It’s not just Capital Economics who thinks the rally in base metals, including copper, may have strayed just a bit too far away from fundamentals in recent days.
Vivek Dhar, mining and energy analyst at the Commonwealth Bank, is another who thinks the rally is looking a little overdone.
“Like other base metals, copper prices have rallied on the back of a weaker US dollar and stronger demand hopes in China,” he said in a note released on Tuesday, adding that “supply disruptions continue to remain a key price support too”.
On the latter, here’s his assessment on what’s helped to underpin the rally in copper, seeing futures hit the highest level since November 2014 overnight:
The latest round of supply disruptions comes from Zambia as copper producers dispute a new electricity tariff of US9c/kWh.
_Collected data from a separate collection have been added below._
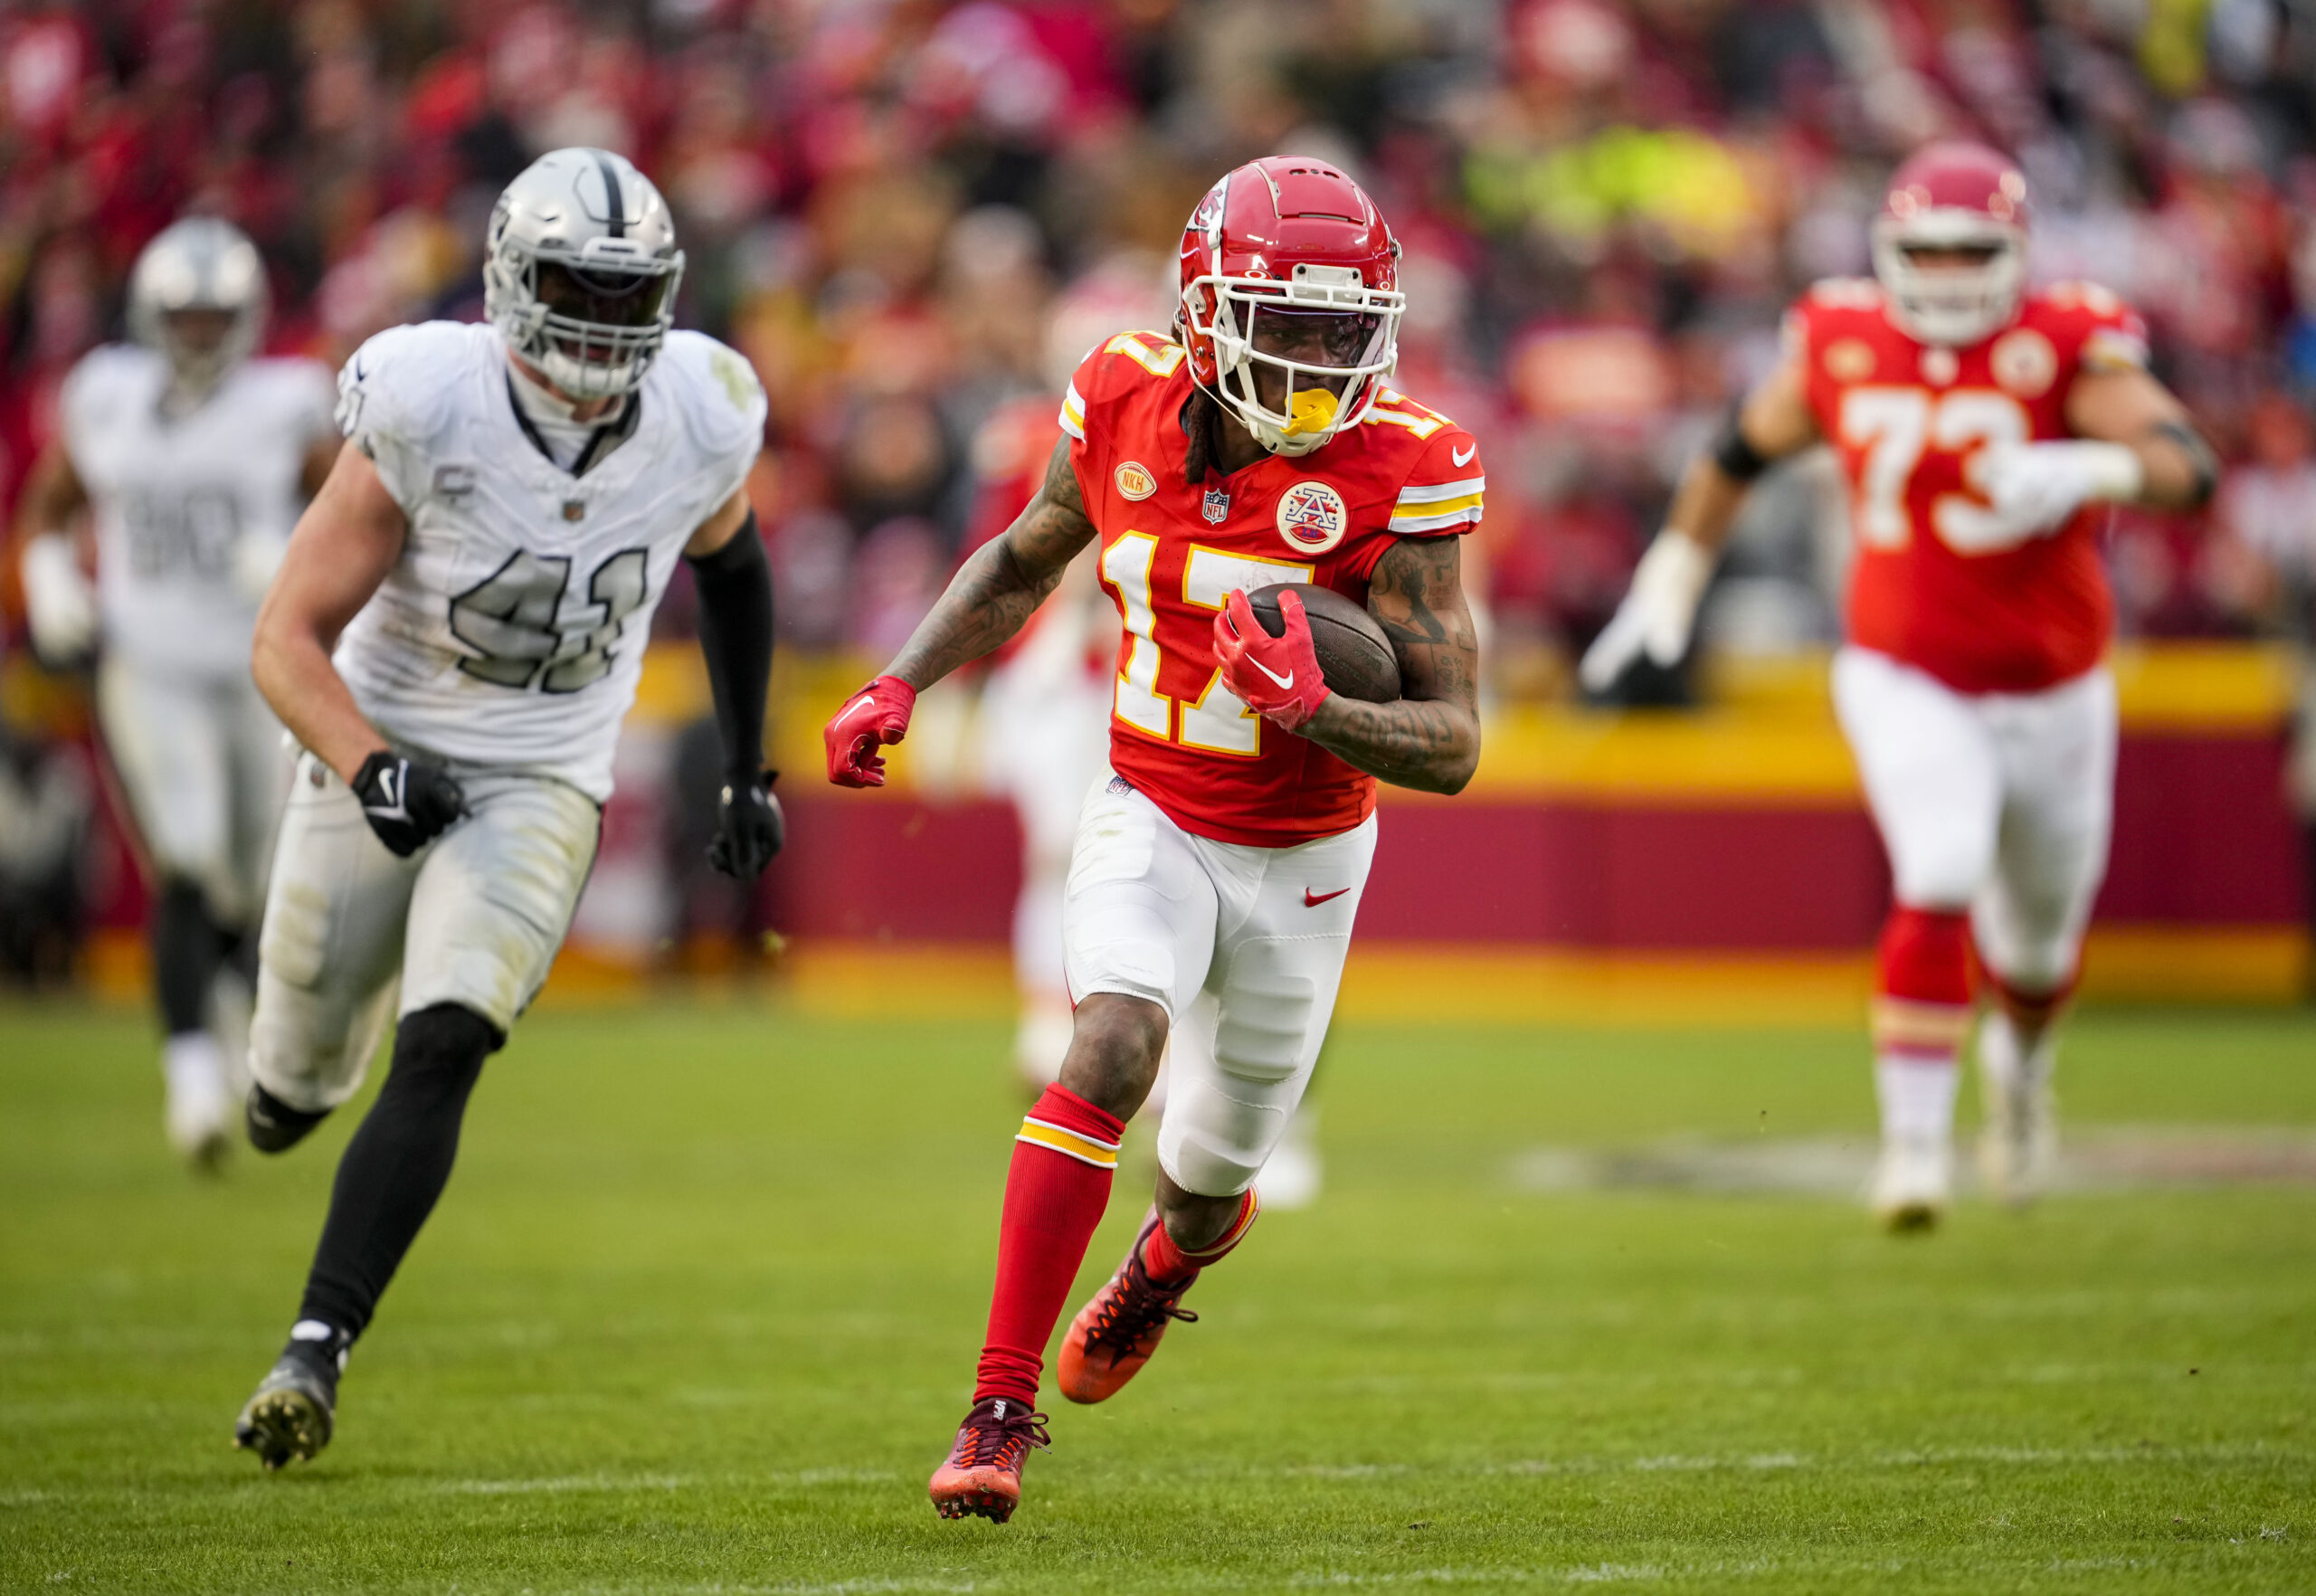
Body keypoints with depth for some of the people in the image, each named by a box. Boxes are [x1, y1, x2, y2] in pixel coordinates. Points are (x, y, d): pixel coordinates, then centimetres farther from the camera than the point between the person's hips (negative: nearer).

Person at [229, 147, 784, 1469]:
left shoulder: (700, 425, -13)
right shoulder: (428, 416, -22)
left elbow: (732, 561, 12)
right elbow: (291, 640, -18)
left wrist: (749, 768, 15)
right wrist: (368, 767, -36)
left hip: (542, 788, 0)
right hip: (387, 758, 0)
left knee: (439, 1060, -21)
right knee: (301, 1083, 12)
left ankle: (317, 1353, -21)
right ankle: (299, 1078, 51)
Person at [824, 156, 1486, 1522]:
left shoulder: (1397, 475, -21)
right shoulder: (1128, 403, -11)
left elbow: (1453, 744, -20)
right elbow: (1023, 562, 11)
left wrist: (1311, 712, -38)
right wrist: (902, 687, 0)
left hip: (1302, 856, -1)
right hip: (1151, 815, 1)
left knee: (1209, 1186, 13)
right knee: (1111, 1050, -26)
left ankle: (1162, 1269, 53)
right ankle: (1003, 1407, -21)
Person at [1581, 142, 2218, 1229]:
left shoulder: (2066, 348, -14)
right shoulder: (1843, 349, -6)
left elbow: (2187, 466, -27)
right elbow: (1743, 447, 13)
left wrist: (2087, 469, -45)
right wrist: (1674, 572, 15)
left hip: (2051, 692, 1)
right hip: (1907, 681, 0)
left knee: (2039, 939, 17)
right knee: (1939, 883, -25)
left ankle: (2021, 1060, 51)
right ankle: (1914, 1139, -16)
Previously, miners individually negotiated rates that averaged US6c/kWh. Some producers have agreed to the higher tariffs, such as First Quantum’s Kansanshi complex and Sentinel mine, which together account for 1.5-2% of global supply. Other producers like Glencore’s Mopani unit, which only accounts for a minor 0.1% of global supply this year, has refused to pay the tariff resulting in a suspension in production. All up, Zambia accounts for 4-5% of global copper supply. That adds to a number of Chilean mines that could see strikes this year as labour negotiations takes place.
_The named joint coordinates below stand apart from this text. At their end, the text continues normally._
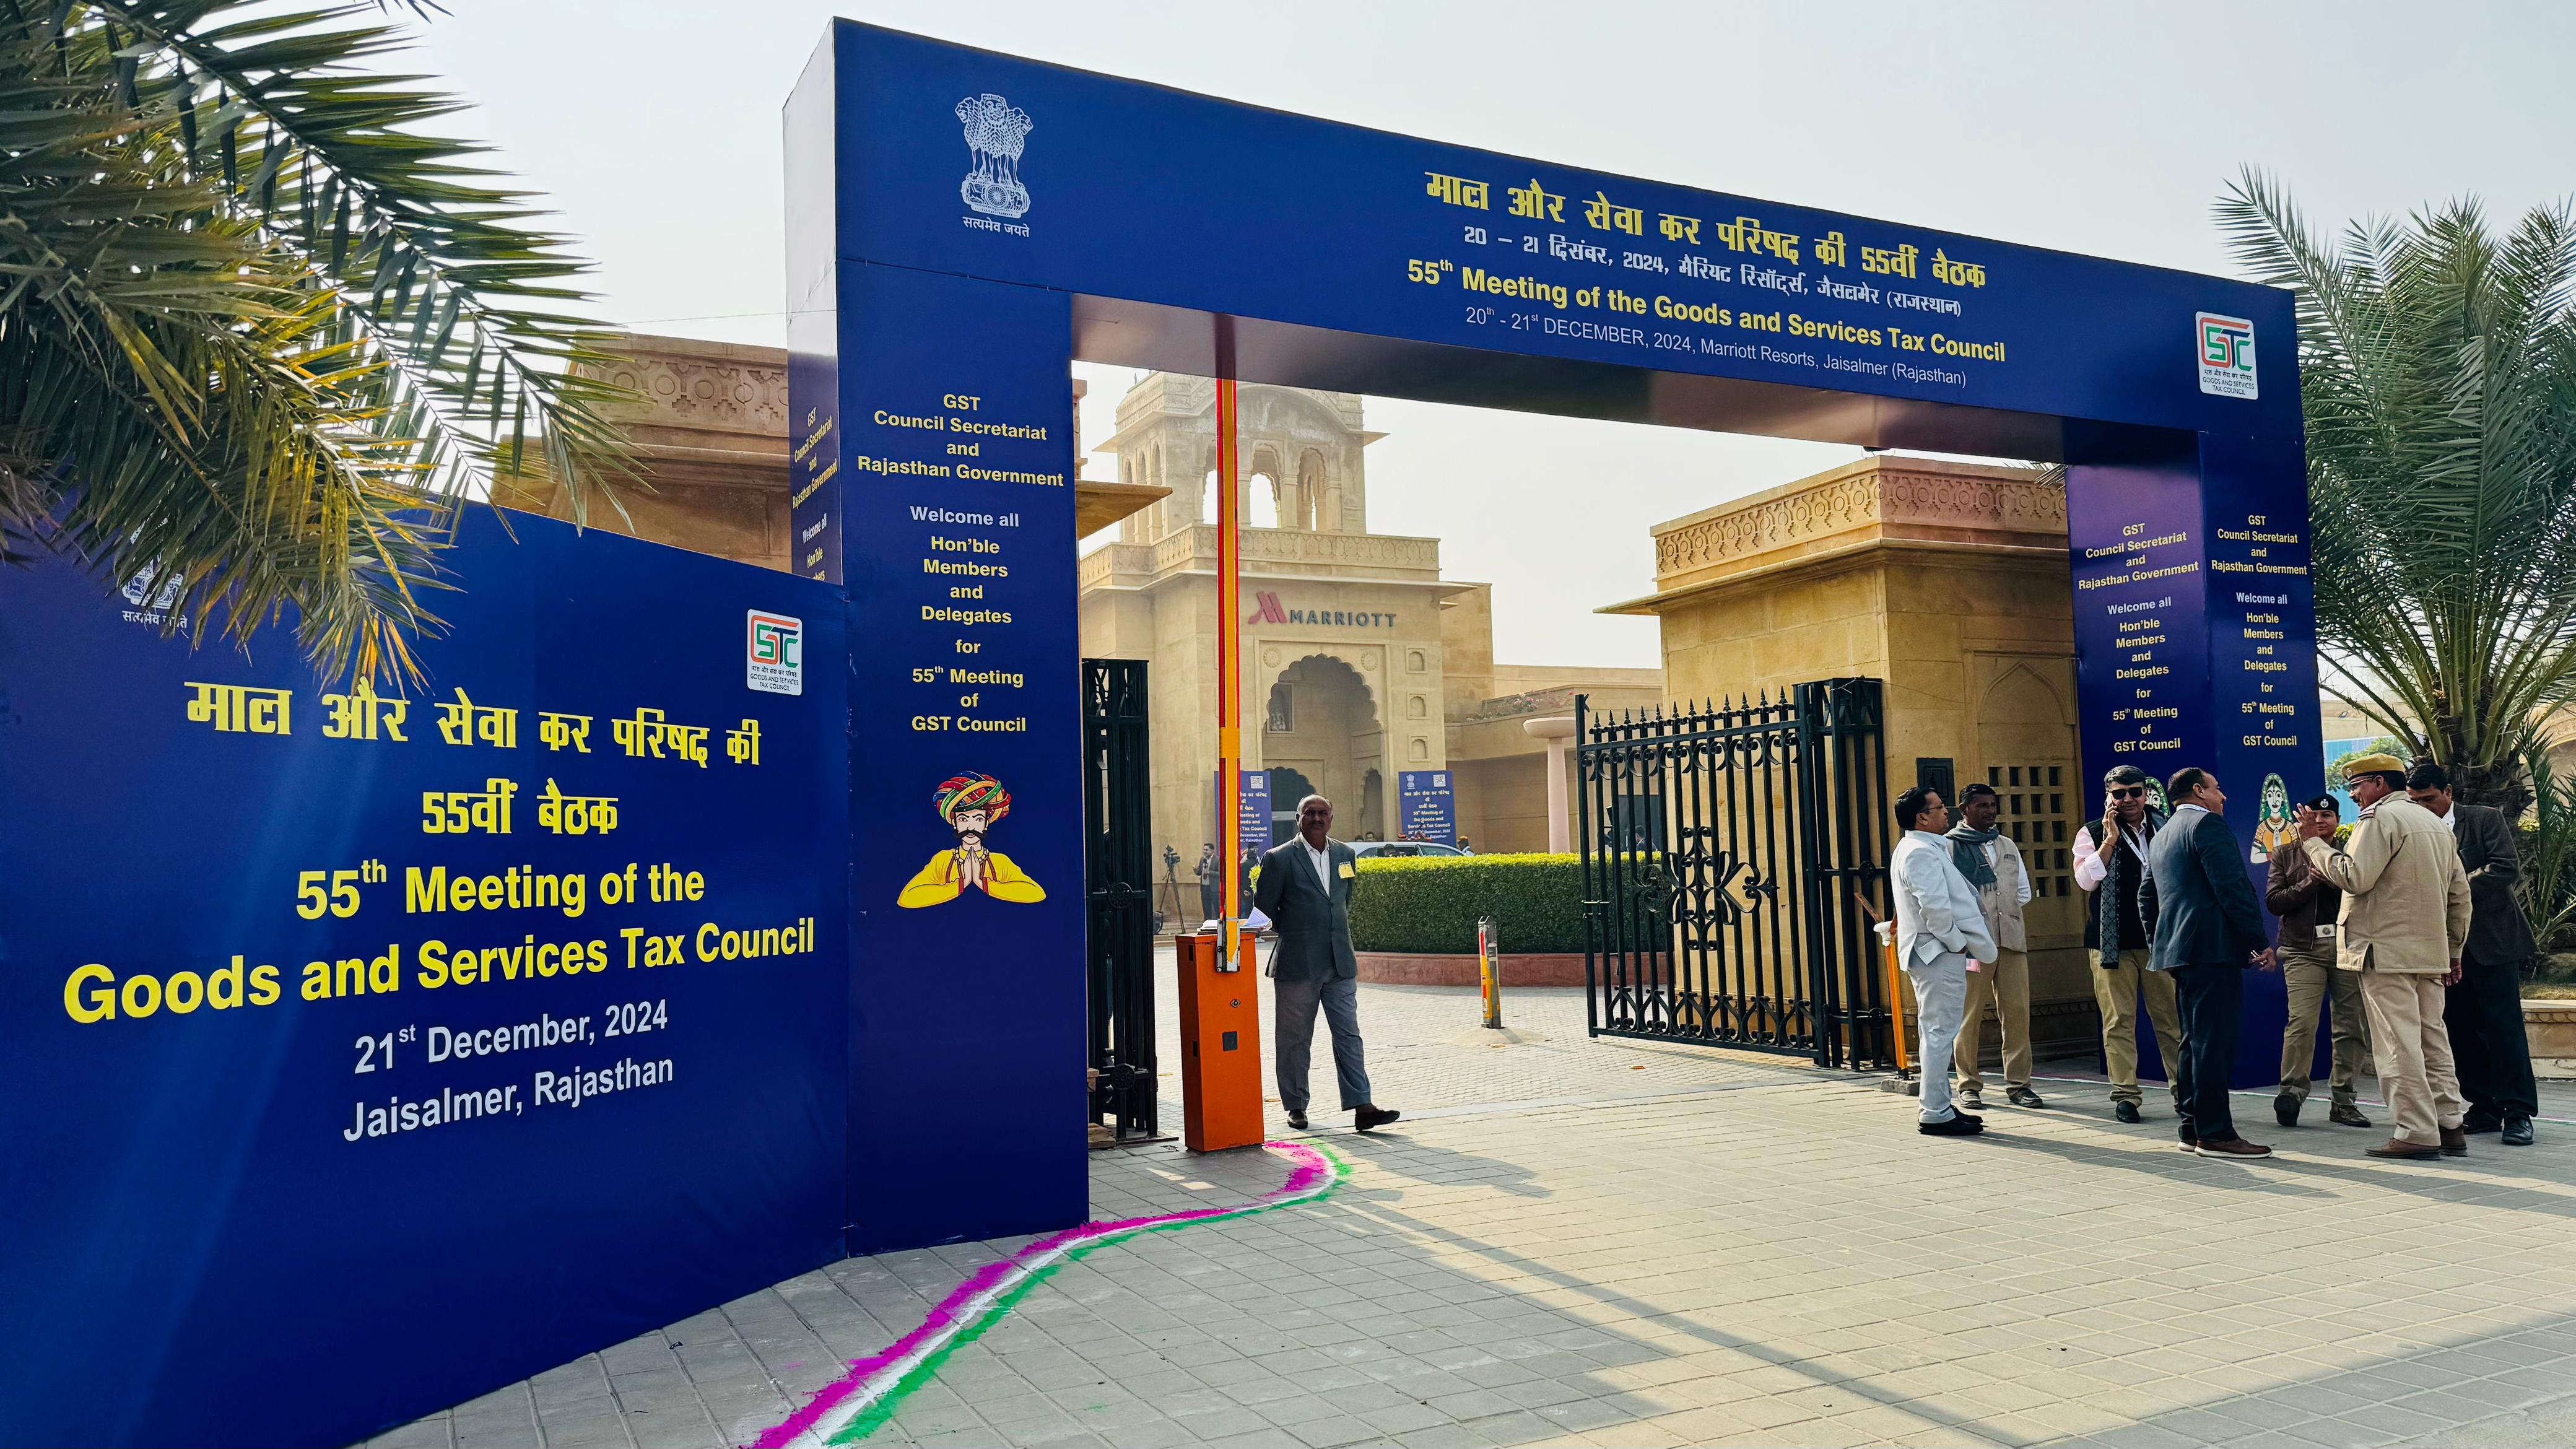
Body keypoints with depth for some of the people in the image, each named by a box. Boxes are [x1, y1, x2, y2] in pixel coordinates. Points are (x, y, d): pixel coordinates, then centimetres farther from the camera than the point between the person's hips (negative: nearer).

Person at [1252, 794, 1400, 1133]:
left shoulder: (1346, 855, 10)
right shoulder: (1280, 859, -5)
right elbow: (1264, 909, 0)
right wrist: (1295, 935, 7)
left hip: (1340, 963, 4)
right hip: (1296, 965, -4)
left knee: (1349, 1036, 0)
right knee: (1295, 1039, 6)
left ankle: (1362, 1108, -2)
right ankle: (1296, 1108, 18)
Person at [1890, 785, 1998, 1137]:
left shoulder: (1916, 849, 19)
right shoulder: (1922, 852, -16)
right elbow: (1934, 906, -24)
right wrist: (1957, 942, -12)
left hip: (1934, 952, 11)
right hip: (1938, 953, -11)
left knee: (1937, 1033, 15)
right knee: (1940, 1032, -9)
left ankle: (1939, 1106, 22)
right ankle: (1935, 1114, -6)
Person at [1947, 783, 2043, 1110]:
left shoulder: (2007, 846, 21)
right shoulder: (1950, 845, 1)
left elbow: (2024, 891, 25)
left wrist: (2001, 910, 10)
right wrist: (1973, 917, -6)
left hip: (2011, 938, 5)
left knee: (2017, 1011, 1)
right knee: (1969, 1014, -3)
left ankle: (2018, 1084, 8)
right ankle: (1969, 1086, 5)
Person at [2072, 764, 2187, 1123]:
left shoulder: (2164, 828, 11)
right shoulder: (2093, 834, 4)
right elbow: (2085, 880, -9)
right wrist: (2110, 840, -13)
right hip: (2113, 941, -2)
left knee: (2172, 1017, 3)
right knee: (2119, 1020, -1)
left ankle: (2183, 1091, 12)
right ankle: (2125, 1095, 5)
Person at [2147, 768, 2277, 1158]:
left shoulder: (2161, 837, 21)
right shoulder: (2207, 823, -8)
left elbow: (2148, 896, 23)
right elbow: (2233, 888, -15)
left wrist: (2159, 943, 25)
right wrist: (2260, 942, -12)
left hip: (2178, 948, 10)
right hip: (2213, 947, -10)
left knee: (2194, 1040, 13)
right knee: (2214, 1042, -8)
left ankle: (2193, 1127, 15)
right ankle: (2215, 1133, -8)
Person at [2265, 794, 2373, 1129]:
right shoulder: (2285, 854, 13)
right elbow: (2273, 901, 4)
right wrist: (2310, 883, -9)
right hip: (2304, 948, -1)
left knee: (2351, 1024, 2)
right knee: (2301, 1021, -13)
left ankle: (2343, 1101, 9)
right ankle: (2292, 1092, -9)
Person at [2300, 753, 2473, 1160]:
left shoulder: (2381, 817, -8)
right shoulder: (2434, 824, 20)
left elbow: (2354, 877, -19)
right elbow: (2460, 894, 21)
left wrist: (2313, 845, -7)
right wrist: (2452, 952, 24)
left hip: (2386, 951, -9)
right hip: (2429, 953, 9)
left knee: (2399, 1044, -7)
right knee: (2433, 1040, 12)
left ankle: (2417, 1133, -8)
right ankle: (2449, 1126, 14)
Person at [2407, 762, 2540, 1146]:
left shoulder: (2486, 819, 0)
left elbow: (2508, 867, -12)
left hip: (2492, 940, -4)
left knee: (2504, 1025, -5)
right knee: (2461, 1029, 5)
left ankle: (2518, 1113, -1)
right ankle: (2485, 1109, 13)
However, in Dhar’s opinion, he thinks that investors have overreacted to the supply disruption risks, pointing to the chart below that shows how current disruptions rank in terms of global supply compared to previous years.
“We are actually well below the historical average of disruptions this year,” he says.
“While copper markets have tightened this year, the current price looks unsustainable for a prolonged period. We see downside risks to spot prices over the next six months.”